──────── MATERIALS PROVIDED
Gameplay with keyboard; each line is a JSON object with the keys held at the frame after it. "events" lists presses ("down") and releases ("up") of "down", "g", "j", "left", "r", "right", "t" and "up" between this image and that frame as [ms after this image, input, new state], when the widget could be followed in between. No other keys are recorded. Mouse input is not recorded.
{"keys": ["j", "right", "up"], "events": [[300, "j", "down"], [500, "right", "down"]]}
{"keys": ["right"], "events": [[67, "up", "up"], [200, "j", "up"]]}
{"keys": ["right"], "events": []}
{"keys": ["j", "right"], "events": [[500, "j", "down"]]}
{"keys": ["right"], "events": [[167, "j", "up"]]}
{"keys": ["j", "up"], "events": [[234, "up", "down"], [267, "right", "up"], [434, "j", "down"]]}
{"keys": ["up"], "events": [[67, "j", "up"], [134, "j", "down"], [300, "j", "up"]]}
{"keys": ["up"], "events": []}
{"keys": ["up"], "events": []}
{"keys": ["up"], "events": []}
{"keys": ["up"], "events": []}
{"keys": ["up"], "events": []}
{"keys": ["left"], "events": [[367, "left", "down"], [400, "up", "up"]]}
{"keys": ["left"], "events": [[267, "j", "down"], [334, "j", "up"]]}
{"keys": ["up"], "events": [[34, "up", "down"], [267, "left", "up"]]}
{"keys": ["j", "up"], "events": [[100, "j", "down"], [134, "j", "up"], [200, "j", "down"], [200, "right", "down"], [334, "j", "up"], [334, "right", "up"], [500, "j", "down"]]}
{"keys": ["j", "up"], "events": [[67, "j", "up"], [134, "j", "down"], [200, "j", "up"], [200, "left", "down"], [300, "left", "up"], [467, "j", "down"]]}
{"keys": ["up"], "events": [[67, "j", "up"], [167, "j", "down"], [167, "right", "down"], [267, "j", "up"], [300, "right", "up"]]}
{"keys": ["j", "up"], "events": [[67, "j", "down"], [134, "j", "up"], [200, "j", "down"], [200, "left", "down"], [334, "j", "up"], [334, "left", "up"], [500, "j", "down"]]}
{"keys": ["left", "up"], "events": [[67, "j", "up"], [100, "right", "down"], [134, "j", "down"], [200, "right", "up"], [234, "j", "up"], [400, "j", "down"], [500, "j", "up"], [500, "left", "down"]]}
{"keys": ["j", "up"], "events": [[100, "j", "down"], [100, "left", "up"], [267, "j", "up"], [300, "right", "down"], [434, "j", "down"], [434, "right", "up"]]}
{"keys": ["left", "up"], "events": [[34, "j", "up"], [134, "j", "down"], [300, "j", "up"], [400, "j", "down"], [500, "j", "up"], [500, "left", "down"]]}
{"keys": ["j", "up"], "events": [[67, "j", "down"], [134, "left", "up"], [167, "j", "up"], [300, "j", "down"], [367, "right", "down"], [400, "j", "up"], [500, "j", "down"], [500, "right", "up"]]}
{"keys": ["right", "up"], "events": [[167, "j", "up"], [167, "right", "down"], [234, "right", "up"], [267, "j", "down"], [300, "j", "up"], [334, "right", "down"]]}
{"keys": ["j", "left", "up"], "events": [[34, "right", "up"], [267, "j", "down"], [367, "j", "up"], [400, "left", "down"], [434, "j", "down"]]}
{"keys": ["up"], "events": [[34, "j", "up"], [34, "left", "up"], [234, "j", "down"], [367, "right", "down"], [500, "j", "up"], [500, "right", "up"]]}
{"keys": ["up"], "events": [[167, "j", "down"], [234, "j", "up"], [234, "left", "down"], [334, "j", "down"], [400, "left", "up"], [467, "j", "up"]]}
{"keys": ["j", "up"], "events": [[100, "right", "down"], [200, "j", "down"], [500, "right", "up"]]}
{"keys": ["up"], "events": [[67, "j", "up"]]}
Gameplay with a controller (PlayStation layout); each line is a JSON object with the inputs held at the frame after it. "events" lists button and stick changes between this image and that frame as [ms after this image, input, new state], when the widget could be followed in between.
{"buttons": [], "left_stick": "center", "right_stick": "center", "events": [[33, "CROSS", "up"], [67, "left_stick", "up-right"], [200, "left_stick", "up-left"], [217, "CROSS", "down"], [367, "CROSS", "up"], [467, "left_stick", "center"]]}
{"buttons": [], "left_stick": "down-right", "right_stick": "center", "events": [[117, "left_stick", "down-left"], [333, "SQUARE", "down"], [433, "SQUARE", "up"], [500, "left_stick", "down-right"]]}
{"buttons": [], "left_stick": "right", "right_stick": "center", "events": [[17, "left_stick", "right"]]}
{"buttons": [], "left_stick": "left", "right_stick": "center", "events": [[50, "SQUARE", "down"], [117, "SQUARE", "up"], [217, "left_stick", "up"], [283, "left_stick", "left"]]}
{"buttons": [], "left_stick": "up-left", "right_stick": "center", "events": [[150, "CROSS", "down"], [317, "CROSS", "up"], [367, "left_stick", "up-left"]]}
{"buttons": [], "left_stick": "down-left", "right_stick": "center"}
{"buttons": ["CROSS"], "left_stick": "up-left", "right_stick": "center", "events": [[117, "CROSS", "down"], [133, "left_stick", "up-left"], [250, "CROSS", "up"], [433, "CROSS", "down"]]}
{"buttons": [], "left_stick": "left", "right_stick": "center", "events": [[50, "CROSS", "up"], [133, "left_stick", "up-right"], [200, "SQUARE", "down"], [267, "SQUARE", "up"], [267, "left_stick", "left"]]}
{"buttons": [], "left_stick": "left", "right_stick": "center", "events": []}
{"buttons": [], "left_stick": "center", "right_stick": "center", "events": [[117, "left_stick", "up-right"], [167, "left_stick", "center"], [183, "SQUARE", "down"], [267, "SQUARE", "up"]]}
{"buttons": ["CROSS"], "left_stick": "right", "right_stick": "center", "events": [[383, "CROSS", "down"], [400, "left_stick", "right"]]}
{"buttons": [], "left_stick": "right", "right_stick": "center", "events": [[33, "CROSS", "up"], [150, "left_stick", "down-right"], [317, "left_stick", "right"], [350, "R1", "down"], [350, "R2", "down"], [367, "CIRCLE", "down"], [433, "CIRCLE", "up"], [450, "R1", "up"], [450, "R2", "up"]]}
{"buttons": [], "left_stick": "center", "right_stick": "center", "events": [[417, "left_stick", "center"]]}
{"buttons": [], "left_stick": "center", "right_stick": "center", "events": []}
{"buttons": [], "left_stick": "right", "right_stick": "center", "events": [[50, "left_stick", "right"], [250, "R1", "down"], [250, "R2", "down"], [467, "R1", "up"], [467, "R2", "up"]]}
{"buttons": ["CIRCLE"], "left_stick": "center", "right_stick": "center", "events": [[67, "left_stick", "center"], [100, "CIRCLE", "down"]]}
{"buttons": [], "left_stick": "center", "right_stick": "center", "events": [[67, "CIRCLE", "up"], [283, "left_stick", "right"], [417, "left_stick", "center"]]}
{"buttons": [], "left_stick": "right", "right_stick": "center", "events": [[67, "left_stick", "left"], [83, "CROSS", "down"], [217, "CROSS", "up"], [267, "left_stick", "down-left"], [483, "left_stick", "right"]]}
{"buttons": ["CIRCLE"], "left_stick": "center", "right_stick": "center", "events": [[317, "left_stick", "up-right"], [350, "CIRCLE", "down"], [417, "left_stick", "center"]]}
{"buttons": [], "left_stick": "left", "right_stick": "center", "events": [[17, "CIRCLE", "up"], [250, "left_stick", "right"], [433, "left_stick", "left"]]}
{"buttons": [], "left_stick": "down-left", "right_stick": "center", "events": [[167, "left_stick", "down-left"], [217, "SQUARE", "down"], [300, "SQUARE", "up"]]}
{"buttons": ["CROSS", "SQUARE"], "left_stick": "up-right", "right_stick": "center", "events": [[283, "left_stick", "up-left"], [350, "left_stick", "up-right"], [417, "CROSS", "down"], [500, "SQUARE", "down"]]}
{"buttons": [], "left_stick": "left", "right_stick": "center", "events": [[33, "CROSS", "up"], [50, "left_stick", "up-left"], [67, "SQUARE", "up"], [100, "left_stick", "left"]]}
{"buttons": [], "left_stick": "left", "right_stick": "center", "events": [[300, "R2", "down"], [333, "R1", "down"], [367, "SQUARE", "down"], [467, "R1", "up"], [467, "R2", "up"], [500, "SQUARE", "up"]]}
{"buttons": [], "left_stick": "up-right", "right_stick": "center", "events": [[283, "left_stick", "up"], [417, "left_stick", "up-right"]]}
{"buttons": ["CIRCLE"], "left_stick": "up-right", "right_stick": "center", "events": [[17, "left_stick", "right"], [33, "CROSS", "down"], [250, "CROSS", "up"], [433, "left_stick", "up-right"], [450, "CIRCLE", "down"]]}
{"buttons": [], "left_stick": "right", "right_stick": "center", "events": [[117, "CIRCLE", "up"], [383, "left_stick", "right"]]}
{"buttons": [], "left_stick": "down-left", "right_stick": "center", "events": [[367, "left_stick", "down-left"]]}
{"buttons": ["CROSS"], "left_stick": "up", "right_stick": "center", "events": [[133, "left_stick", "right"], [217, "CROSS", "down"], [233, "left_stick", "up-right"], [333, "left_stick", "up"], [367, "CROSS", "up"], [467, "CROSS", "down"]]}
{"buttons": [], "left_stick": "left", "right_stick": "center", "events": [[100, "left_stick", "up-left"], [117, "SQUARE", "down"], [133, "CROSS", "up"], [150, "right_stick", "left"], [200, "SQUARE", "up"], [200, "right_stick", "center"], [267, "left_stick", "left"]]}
────────────────
- EXERCISE PROMPT -
Would you return all lines from the preceding listing that contain the word "lists"?

- YOUR SOLUTION -
Gameplay with keyboard; each line is a JSON object with the keys held at the frame after it. "events" lists presses ("down") and releases ("up") of "down", "g", "j", "left", "r", "right", "t" and "up" between this image and that frame as [ms after this image, input, new state], when the widget could be followed in between. No other keys are recorded. Mouse input is not recorded.
Gameplay with a controller (PlayStation layout); each line is a JSON object with the inputs held at the frame after it. "events" lists button and stick changes between this image and that frame as [ms after this image, input, new state], when the widget could be followed in between.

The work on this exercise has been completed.